If it isn't threaded you will need to make as tight a fit as possible with a piece of capped pvc and check for leaks by tightly dry fitting the pvc. 

Or you can plumb in from the bottom of the bulkhead and include a ball valve if you ever want to drain water easily. 

Ed


----------



## Alpha Pro Breeders (Oct 13, 2008)

Cut a piece of glass large enough to cover the hole, then silicone all the way around it. Wait at least 24 hours before messing with it, and make sure you use the silicone in a well ventilated space, and away from any frogs.


----------



## stingfrog (Apr 1, 2007)

Using the siliconed glass method works well. I have used it numerous on aquariums to seal holes and when the glass has cracked across a corner. None ever leaked on me.


----------



## Ed (Sep 19, 2004)

It does work well but if you want to use the holes again, it isn't the easiest method to remove... 

Ed


----------



## Jellyman (Mar 6, 2006)

I've sealed several holes using a piece or glass approx 2" larger then the diameter of the hole. If you decide in the future you want to use the hole simply use a putty knife and work it under the glass to pop off the piece of glass.


----------



## Jason DeSantis (Feb 2, 2006)

You can also use a thick piece of plexiglass. Its much easier to remove in the futre then glass is.
J


----------



## Occidentalis (Jul 11, 2009)

Jason DeSantis said:


> You can also use a thick piece of plexiglass. Its much easier to remove in the futre then glass is.
> J


You can drill it easier too, if you want to do double thickness for the bulkhead.


----------



## Ed (Sep 19, 2004)

This is assuming that it doesn't have bulkheads already in place.. if it does then those have to be removed before the glass/plexi can be glued down. If bulkheads are in place then a piece of pvc either plumbed above or below is a simple fix and can be unscrewed or popped out in the case of a good dry fit and its ready to go. 

Ed


----------



## burky (Jan 22, 2007)

Occidentalis said:


> You can drill it easier too, if you want to do double thickness for the bulkhead.

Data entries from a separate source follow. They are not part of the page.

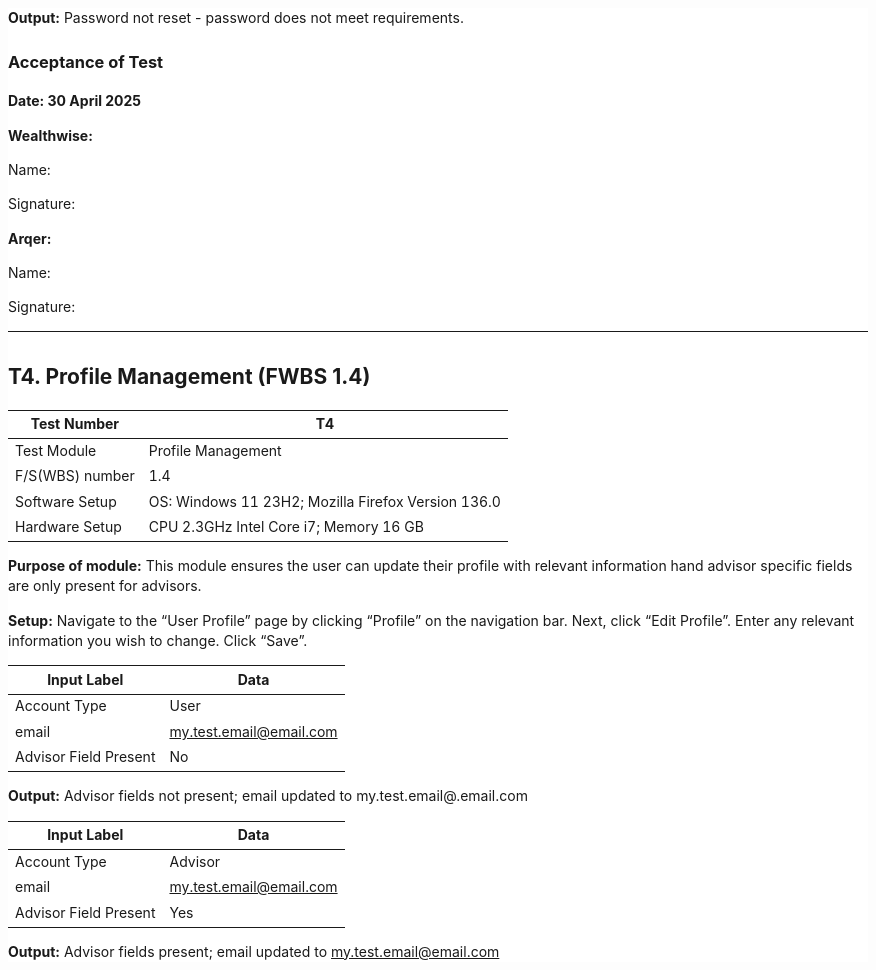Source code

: **Output:** Password not reset - password does not meet requirements.

### **Acceptance of Test**

**Date: 30 April 2025**

**Wealthwise:** 

Name:

Signature:

**Arqer:**

Name:

Signature:

---

## **T4. Profile Management (FWBS 1.4)**

| Test Number     | T4                                                 |
| --------------- | -------------------------------------------------- |
| Test Module     | Profile Management                                 |
| F/S(WBS) number | 1.4                                                |
| Software Setup  | OS: Windows 11 23H2; Mozilla Firefox Version 136.0 |
| Hardware Setup  | CPU 2.3GHz Intel Core i7; Memory 16 GB             |

**Purpose of module:** This module ensures the user can update their profile with relevant information hand advisor specific fields are only present for advisors.

**Setup:** Navigate to the “User Profile” page by clicking “Profile” on the navigation bar. Next, click “Edit Profile”. Enter any relevant information you wish to change. Click “Save”.

| **Input Label**       | **Data**                |
| --------------------- | ----------------------- |
| Account Type          | User                    |
| email                 | my.test.email@email.com |
| Advisor Field Present | No                      |

**Output:** Advisor fields not present; email updated to my.test.email@.email.com

| **Input Label**       | **Data**                |
| --------------------- | ----------------------- |
| Account Type          | Advisor                 |
| email                 | my.test.email@email.com |
| Advisor Field Present | Yes                     |

**Output:** Advisor fields present; email updated to my.test.email@email.com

The silicone will not hold the plexi. It will not stick the plexi to the glass. the best way i think is using silicone and glass. When you want to remove it you just have to go through the silicone with a utility knife.


----------



## Occidentalis (Jul 11, 2009)

burky said:


> The silicone will not hold the plexi. It will not stick the plexi to the glass. the best way i think is using silicone and glass. When you want to remove it you just have to go through the silicone with a utility knife.


It seems Jason and I have access to magic silicone that adheres to acrylic as well. 

Glass would be a stronger bond, granted, but acrylic and polycarbonate have worked for me in the past. We aren't trying to hold back 400 gallons of water here, just patch a hole (perhaps temporarily)


----------



## discipleak (Nov 30, 2008)

Thanks for the responses. The holes arent threaded, and I thought about siliconing a piece of glass on top of it.


----------



## Ed (Sep 19, 2004)

The holes aren't threaded but there is a bulkhead in place right? 

Ed


----------